Set problem:
Retype the lines of the records below word for word. Begin with the line that contains "phylum: Arthropoda" and go through the last line of the records.

Extracted records:
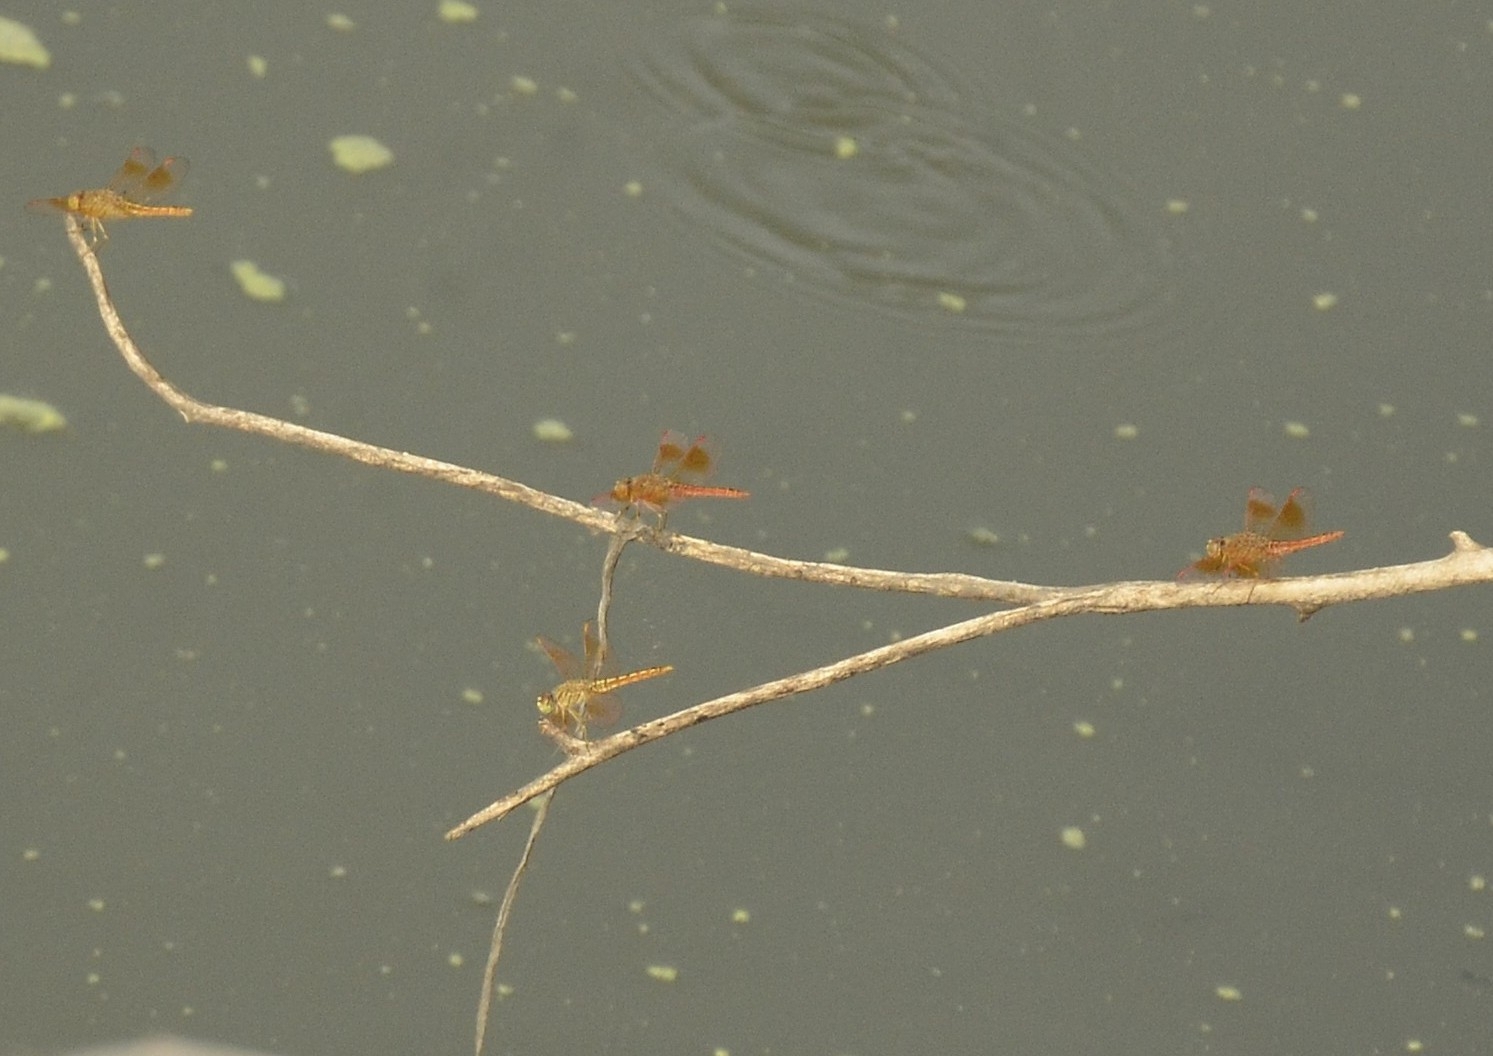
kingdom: Animalia
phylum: Arthropoda
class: Insecta
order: Odonata
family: Libellulidae
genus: Brachythemis
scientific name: Brachythemis contaminata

Worked solution:
phylum: Arthropoda
class: Insecta
order: Odonata
family: Libellulidae
genus: Brachythemis
scientific name: Brachythemis contaminata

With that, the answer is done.